Septembre 2025, une histoire de trop grande vitesse au Bénin : Le cri d’alarme de la Police républicaine

 Septembre 2025, une histoire de trop grande vitesse au Bénin : Le cri d’alarme de la Police républicaine

C’est un constat qui glace le sang, bien plus froid qu’un coup de frein par une nuit de pluie. Les chiffres du mois de septembre 2025, transmis par la Police républicaine au quotidien Bénin Intelligent, dressent un portrait sans fard de notre rapport à la route. Et le verdict est sans appel : dans le ballet souvent chaotique de nos agglomérations, c’est l’excès de vitesse qui mène la danse, écrasant tous les autres records d’indiscipline.

3 713. Ce n’est pas une statistique abstraite ; c’est, chaque jour, une centaine de conducteurs qui ont choisi d’ignorer le compteur, transformant les rues en terrain de jeu risqué.
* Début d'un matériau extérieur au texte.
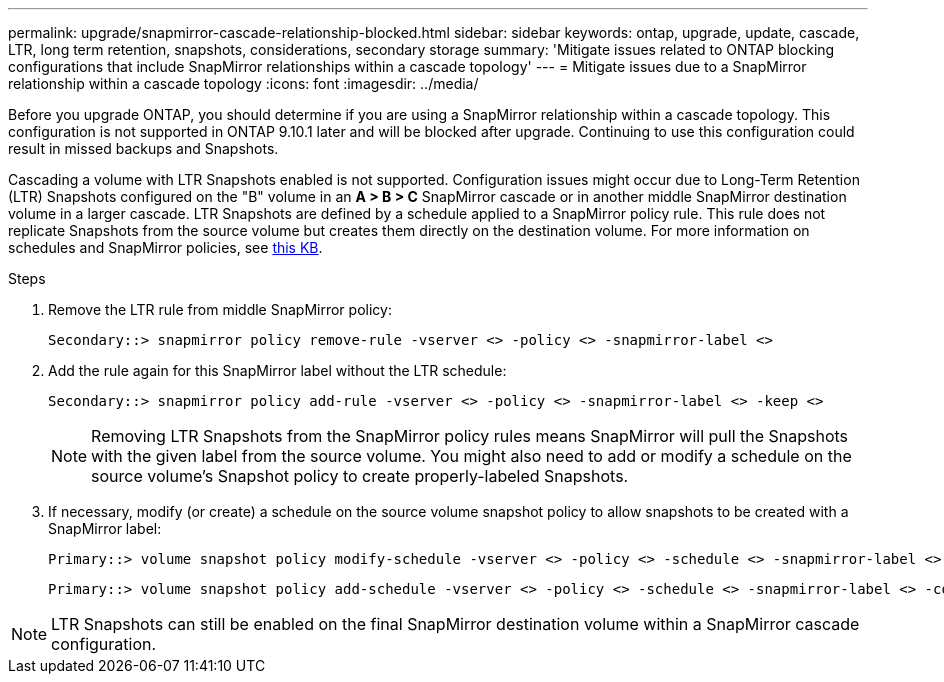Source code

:---
permalink: upgrade/snapmirror-cascade-relationship-blocked.html
sidebar: sidebar
keywords: ontap, upgrade, update, cascade, LTR, long term retention, snapshots, considerations, secondary storage
summary: 'Mitigate issues related to ONTAP blocking configurations that include SnapMirror relationships within a cascade topology'
---
= Mitigate issues due to a SnapMirror relationship within a cascade topology
:icons: font
:imagesdir: ../media/

[.lead]
Before you upgrade ONTAP, you should determine if you are using a SnapMirror relationship within a cascade topology. This configuration is not supported in ONTAP 9.10.1 later and will be blocked after upgrade. Continuing to use this configuration could result in missed backups and Snapshots.

Cascading a volume with LTR Snapshots enabled is not supported. Configuration issues might occur due to Long-Term Retention (LTR) Snapshots configured on the "B" volume in an *A > B > C* SnapMirror cascade or in another middle SnapMirror destination volume in a larger cascade. LTR Snapshots are defined by a schedule applied to a SnapMirror policy rule. This rule does not replicate Snapshots from the source volume but creates them directly on the destination volume. For more information on schedules and SnapMirror policies, see https://kb.netapp.com/on-prem/ontap/DP/SnapMirror/SnapMirror-KBs/How_does_the_schedule_parameter_in_an_ONTAP_9_SnapMirror_policy_rule_work[this KB^].

.Steps

. Remove the LTR rule from middle SnapMirror policy:
+
----
Secondary::> snapmirror policy remove-rule -vserver <> -policy <> -snapmirror-label <>
----

. Add the rule again for this SnapMirror label without the LTR schedule:
+
----
Secondary::> snapmirror policy add-rule -vserver <> -policy <> -snapmirror-label <> -keep <>
----
+
NOTE: Removing LTR Snapshots from the SnapMirror policy rules means SnapMirror will pull the Snapshots with the given label from the source volume. You might also need to add or modify a schedule on the source volume's Snapshot policy to create properly-labeled Snapshots.

. If necessary, modify (or create) a schedule on the source volume snapshot policy to allow snapshots to be created with a SnapMirror label:
+
----
Primary::> volume snapshot policy modify-schedule -vserver <> -policy <> -schedule <> -snapmirror-label <>
----
+
----
Primary::> volume snapshot policy add-schedule -vserver <> -policy <> -schedule <> -snapmirror-label <> -count <>
----

NOTE: LTR Snapshots can still be enabled on the final SnapMirror destination volume within a SnapMirror cascade configuration.

// 2024-July 1, ONTAPDOC-2127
Ce chiffre, vertigineux, forme à lui seul la colonne vertébrale d’un bilan préoccupant, révélant une banalisation inquiétante du dépassement des limites.

Mais le tableau ne s’arrête pas là. Il se complète par des actes de défiance tout aussi graves. Plus de mille refus d’obtempérer, comme autant de défis lancés à l’autorité, et près de 800 feux rouges purement et simplement ignorés. Chacun de ces chiffres raconte une histoire potentielle de drame évité de justesse, ou malheureusement, d’accident qui aurait pu ne jamais arriver.

En creusant ce bilan, on découvre aussi une minorité d’imprévoyants : plus de 200 véhicules sans visite technique, roulant peut-être avec des freins défaillants, et une centaine d’automobilistes sans assurance, une bombe à retardement financière pour les autres usagers. Sans oublier ces 201 personnes surprises le téléphone à la main, captives d’un écran alors que leur attention devait être tout entière dédiée à la chaussée.

Face à cette accumulation de comportements périlleux, la Police républicaine lance un appel à la raison. Malgré les campagnes de sensibilisation et les contrôles renforcés, le message ne semble pas passer. Leur conclusion, plus qu’un communiqué, ressemble à une supplique : la sécurité routière est une responsabilité collective. Chaque trajet est un partage de l’espace public, un pacte de respect mutuel. Alors que nous approchons de la fin de l’année 2025, ce rappel sonne comme une ultime alerte. Le respect du code de la route n’est pas une option, mais le seul gage d’une arrivée saine et sauve pour tous.